Colorectal cancer screening (CRC), particularly colonoscopy, is low in blacks, despite similar access to care across races, according to a Veterans Affairs (VA) healthcare system study published online March 25 and in the August issue of Gastrointestinal Endoscopy.

"African Americans have the highest incidence and mortality from [CRC]," write Folasade P. May, MD, Mphil, from the Department of Medicine, Division of Gastroenterology, VA Greater Los Angeles Healthcare System, California, and colleagues. "Despite guidelines to initiate screening with colonoscopy at age 45 in African Americans, the CRC incidence remains high in this group."

Blacks not only have the highest overall incidence of and mortality from CRC among racial groups but also have the highest incidence of advanced stage at presentation and the lowest survival rates. CRC incidence has dropped by 10% among whites in the last 30 years but remained unchanged among blacks during the same period.

The goal of this retrospective cohort study was to compare the rates and predictors of CRC screening uptake, as well as time to screening, between blacks and nonblacks. The Greater Los Angeles VA Healthcare System has minimal racial variations in insurance and healthcare access.

Using a random sample of 357 patients eligible for initial CRC screening, the investigators looked at use of colonoscopy, use of any screening method, predictors of screening, and time to screening in blacks and nonblacks.

For any screening method, the overall screening rate was 50%, but blacks had lower adjusted rates than nonblacks (42% vs 58%; odds ratio [OR], 0.49; 95% confidence interval [CI], 0.31 - 0.77).

Blacks also had lower rates of colonoscopic screening (11% vs 23%; adjusted OR, 0.43; 95% CI, 0.24 - 0.77), and time to screening colonoscopy was longer than in nonblacks (adjusted hazard ratio, 0.43; 95% CI, 0.25 - 0.75).

"We found marked disparities in CRC screening despite similar access to care across races," Dr.
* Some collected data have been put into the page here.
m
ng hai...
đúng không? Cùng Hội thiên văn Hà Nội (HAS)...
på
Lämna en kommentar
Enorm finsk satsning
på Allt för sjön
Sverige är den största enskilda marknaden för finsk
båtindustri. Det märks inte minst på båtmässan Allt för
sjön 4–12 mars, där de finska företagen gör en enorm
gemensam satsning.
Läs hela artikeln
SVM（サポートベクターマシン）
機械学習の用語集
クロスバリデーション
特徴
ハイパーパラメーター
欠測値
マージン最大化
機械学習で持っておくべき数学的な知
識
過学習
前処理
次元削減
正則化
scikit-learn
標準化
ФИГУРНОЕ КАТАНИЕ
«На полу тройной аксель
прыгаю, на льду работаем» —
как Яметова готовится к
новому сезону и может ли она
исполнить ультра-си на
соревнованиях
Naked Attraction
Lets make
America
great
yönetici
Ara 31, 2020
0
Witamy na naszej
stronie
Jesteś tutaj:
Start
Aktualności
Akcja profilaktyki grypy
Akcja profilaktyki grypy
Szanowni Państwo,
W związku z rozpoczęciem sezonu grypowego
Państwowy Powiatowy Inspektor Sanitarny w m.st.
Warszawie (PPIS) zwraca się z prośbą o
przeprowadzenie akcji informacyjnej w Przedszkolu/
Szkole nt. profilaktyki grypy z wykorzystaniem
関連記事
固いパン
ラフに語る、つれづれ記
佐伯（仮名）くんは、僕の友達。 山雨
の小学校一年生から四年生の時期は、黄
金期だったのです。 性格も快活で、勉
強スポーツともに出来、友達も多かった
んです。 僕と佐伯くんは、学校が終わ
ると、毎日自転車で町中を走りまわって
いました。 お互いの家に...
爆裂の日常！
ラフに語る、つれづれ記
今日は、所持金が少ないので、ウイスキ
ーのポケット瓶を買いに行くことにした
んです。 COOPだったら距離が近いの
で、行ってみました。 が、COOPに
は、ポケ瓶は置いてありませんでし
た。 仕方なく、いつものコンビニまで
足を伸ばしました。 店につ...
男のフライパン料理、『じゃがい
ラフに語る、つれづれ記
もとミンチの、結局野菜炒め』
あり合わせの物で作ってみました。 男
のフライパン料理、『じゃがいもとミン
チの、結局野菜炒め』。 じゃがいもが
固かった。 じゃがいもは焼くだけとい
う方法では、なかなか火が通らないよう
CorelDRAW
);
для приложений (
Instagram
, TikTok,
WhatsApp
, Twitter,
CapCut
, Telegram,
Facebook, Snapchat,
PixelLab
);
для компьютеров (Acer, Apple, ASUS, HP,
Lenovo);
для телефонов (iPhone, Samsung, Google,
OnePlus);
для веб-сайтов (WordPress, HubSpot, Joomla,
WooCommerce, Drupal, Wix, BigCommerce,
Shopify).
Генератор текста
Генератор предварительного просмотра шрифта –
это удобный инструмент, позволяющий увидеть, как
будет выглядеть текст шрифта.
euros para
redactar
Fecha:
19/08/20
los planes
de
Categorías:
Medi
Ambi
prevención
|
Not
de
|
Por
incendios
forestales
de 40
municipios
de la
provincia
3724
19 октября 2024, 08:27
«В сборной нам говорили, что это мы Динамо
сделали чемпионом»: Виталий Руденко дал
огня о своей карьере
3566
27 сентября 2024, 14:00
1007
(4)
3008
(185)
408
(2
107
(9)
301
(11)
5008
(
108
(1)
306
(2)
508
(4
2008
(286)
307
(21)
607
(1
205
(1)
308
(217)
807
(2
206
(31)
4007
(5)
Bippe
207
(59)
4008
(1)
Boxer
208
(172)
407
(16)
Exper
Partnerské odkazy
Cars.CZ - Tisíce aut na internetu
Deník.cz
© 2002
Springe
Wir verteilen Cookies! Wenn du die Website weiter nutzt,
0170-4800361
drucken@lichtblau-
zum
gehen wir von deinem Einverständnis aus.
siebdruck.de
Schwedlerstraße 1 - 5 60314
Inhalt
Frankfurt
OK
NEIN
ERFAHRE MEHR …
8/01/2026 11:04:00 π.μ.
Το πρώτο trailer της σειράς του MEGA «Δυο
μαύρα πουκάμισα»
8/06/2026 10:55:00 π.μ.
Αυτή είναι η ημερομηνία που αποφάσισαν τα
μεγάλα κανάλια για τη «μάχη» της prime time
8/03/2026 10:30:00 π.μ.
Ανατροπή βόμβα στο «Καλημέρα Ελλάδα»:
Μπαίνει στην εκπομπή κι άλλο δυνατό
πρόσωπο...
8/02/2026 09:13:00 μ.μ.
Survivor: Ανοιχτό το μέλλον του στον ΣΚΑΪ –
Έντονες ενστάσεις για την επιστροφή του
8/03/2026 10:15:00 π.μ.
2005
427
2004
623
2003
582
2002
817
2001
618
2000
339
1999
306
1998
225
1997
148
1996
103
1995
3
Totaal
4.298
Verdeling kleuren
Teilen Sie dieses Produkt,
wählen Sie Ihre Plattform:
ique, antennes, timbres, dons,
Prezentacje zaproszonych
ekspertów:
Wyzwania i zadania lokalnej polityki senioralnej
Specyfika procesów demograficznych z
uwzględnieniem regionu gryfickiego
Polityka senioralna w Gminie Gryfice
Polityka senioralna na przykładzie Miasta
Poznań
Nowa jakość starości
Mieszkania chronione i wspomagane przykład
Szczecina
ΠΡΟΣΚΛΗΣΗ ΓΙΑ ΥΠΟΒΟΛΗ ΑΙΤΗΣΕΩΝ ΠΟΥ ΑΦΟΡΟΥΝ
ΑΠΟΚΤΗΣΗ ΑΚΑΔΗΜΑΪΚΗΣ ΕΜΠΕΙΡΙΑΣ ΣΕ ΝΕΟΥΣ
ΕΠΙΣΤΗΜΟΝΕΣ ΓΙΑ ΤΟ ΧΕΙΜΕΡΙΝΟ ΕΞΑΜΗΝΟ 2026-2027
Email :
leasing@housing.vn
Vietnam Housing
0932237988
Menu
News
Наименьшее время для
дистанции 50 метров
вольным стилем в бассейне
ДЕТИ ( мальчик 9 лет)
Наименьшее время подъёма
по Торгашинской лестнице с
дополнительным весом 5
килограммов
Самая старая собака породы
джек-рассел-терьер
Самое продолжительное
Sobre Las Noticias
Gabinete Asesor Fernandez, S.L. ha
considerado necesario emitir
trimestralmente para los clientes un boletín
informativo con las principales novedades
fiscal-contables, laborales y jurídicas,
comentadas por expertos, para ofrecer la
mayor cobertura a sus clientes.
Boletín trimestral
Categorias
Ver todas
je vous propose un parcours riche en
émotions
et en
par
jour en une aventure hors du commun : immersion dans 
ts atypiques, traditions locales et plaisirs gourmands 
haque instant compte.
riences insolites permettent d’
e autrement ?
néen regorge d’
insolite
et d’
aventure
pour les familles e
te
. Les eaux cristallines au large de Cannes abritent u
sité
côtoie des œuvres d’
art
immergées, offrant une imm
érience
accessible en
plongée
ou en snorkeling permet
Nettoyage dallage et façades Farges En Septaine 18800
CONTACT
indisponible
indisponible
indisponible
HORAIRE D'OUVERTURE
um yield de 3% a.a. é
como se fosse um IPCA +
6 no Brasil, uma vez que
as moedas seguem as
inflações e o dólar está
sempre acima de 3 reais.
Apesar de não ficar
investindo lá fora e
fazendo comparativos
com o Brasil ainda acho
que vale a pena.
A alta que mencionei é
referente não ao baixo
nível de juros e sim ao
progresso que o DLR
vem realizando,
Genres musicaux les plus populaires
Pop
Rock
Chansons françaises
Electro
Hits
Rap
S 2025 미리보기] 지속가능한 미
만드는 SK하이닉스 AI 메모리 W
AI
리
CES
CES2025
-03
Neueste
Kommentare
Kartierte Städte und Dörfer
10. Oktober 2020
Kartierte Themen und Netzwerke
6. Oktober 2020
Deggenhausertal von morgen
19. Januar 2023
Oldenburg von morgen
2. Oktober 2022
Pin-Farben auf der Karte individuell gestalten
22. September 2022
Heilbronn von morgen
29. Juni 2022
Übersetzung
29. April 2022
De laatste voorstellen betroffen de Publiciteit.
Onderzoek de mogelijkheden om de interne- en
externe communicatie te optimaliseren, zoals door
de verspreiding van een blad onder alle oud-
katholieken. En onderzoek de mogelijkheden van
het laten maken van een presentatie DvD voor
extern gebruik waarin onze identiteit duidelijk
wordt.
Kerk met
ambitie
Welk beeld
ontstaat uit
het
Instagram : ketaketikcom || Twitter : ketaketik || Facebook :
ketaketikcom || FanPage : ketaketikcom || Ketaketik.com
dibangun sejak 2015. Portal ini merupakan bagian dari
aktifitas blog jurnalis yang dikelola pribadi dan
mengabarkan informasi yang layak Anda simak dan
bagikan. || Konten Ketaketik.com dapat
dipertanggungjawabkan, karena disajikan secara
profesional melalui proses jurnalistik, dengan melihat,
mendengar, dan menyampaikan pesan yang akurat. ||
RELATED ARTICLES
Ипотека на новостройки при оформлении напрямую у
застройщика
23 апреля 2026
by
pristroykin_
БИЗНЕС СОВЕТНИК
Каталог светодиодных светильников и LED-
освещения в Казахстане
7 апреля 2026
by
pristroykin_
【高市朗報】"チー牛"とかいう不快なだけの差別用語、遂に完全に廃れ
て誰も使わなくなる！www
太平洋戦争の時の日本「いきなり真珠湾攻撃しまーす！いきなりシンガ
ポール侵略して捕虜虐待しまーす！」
May said in a news release. "Participation in screening remained low and use of colonoscopy was infrequent despite current guidelines aimed at increasing CRC screening in African Americans."

Other predictors of lower screening uptake were homelessness, lower service connectedness, more prescription drug use, and not seeing a primary care provider within 2 years of screening eligibility.

Limitations of this study include a possible lack of generalizability to other study populations, particularly as the sample was predominantly male.

"When adjusting for race, homelessness, low service connectedness, and greater use of prescription drugs, the lack of a primary care visit within two years of CRC screening eligibility independently predicted low screening," Dr. May concluded in the release. "Notably, individuals with a primary care visit within two years of CRC screening eligibility were nearly four times more likely to have had at least on CRC screening test."

The National Institutes of Health supported this study. The study authors have disclosed no relevant financial relationships.